FinOps (Financial Operations) is the practice of bringing financial accountability to cloud spending. It combines people, processes, and tools to enable organisations to make informed trade-offs between speed, cost, and quality. FinOps doesn't mean spending less — it means getting maximum value from every dollar spent on cloud infrastructure.
Think of FinOps like fuel efficiency in a fleet of vehicles. The goal isn't to drive less — it's to ensure every trip delivers value, routes are optimised, engines are tuned, and vehicles are right-sized for their cargo. Some trucks need to be large; the waste is running a 40-tonne truck for a 500kg delivery.
The FinOps Framework
flowchart LR
Inform["Inform
Visibility & Allocation"] --> Optimize["Optimise
Right-Size & Rates"]
Optimize --> Operate["Operate
Governance & Automation"]
Operate -->|"Continuous"| Inform
style Inform fill:#e8f4f4,stroke:#3B9797,color:#132440
style Optimize fill:#f0f4f8,stroke:#16476A,color:#132440
style Operate fill:#f0f4f8,stroke:#16476A,color:#132440
| Phase | Activities | Key Metrics |
|---|---|---|
| Inform | Tag resources, allocate costs to teams, build dashboards | Cost per team, cost per service, untagged spend % |
| Optimise | Right-size instances, purchase reservations, eliminate waste | CPU/memory utilisation, savings vs on-demand, idle resource cost |
| Operate | Budget alerts, automated scaling, policy enforcement | Budget variance, anomaly detection rate, cost per deployment |
Cost Visibility & Allocation
Tagging Strategy
Tags are the foundation of cost allocation. Without consistent tagging, cloud bills are unattributable — just a large number that nobody owns. A robust tagging strategy requires mandatory tags enforced by policy.

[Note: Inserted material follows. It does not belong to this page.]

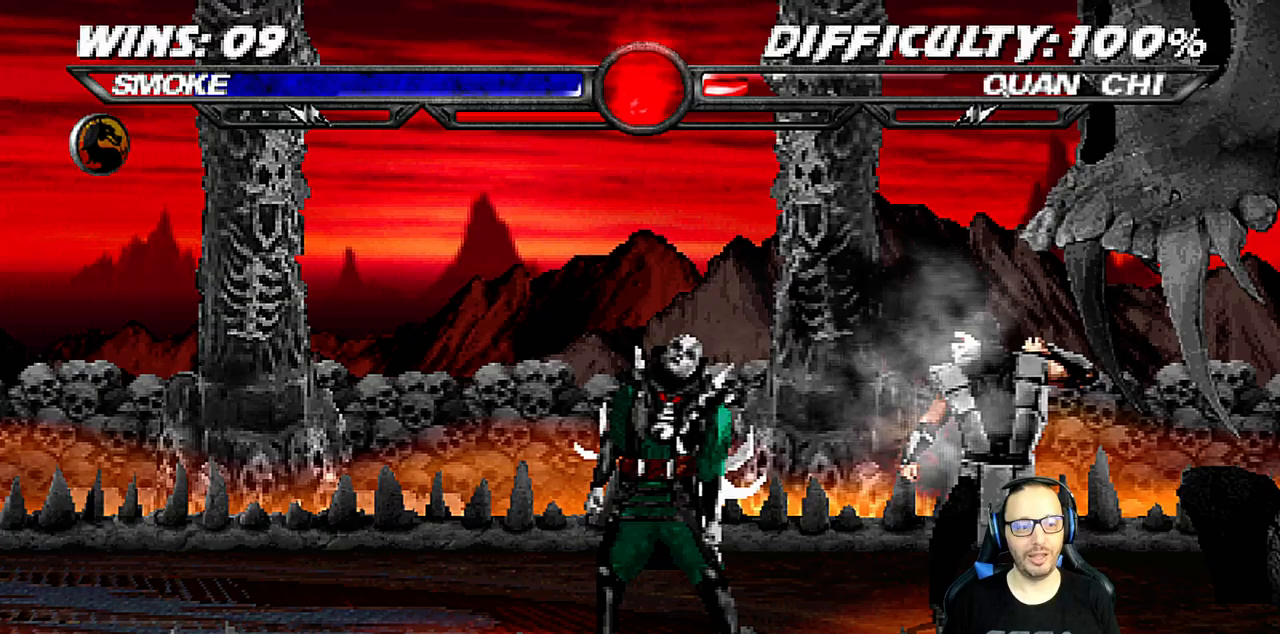
Gameplay with a controller (PlayStation layout); each line is a JSON object with the inputs held at the frame after it. "events" lists button and stick changes between this image and that frame as [ms after this image, input, new state], when the widget could be followed in between.
{"buttons": [], "left_stick": "center", "right_stick": "center", "events": [[17, "DPAD_RIGHT", "up"], [67, "DPAD_RIGHT", "down"], [183, "DPAD_RIGHT", "up"], [217, "DPAD_RIGHT", "down"], [333, "DPAD_RIGHT", "up"], [383, "DPAD_RIGHT", "down"], [500, "DPAD_RIGHT", "up"]]}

# Kyverno policy — enforce cost allocation tags on all resources
apiVersion: kyverno.io/v1
kind: ClusterPolicy
metadata:
name: require-cost-labels
annotations:
policies.kyverno.io/title: Require Cost Allocation Labels
policies.kyverno.io/severity: high
spec:
validationFailureAction: Enforce
background: true
rules:
- name: require-cost-labels
match:
any:
- resources:
kinds: ["Deployment", "StatefulSet", "Job", "CronJob"]
validate:
message: >-
Cost allocation labels are required: 'team', 'cost-center',
'environment', and 'service'. Add these labels to metadata.labels.
pattern:
metadata:
labels:
team: "?*"
cost-center: "?*"
environment: "?*"
service: "?*"
Kubernetes Cost Attribution
Kubernetes makes cost attribution challenging because multiple workloads share node resources. A single EC2 instance might run pods from five different teams. Kubecost and OpenCost solve this by measuring actual CPU, memory, and storage consumption per pod and attributing node costs proportionally.
# Install Kubecost via Helm
helm repo add kubecost https://kubecost.github.io/cost-analyzer/
helm repo update
helm install kubecost kubecost/cost-analyzer \
--namespace kubecost \
--create-namespace \
--set kubecostToken="YOUR_TOKEN" \
--set prometheus.server.retention=30d
# Verify installation
kubectl get pods -n kubecost
# NAME READY STATUS RESTARTS AGE
# kubecost-cost-analyzer-xxx 1/1 Running 0 2m
# kubecost-prometheus-server-xxx 1/1 Running 0 2m
# Access the dashboard
kubectl port-forward -n kubecost svc/kubecost-cost-analyzer 9090:9090
echo "Kubecost dashboard at http://localhost:9090"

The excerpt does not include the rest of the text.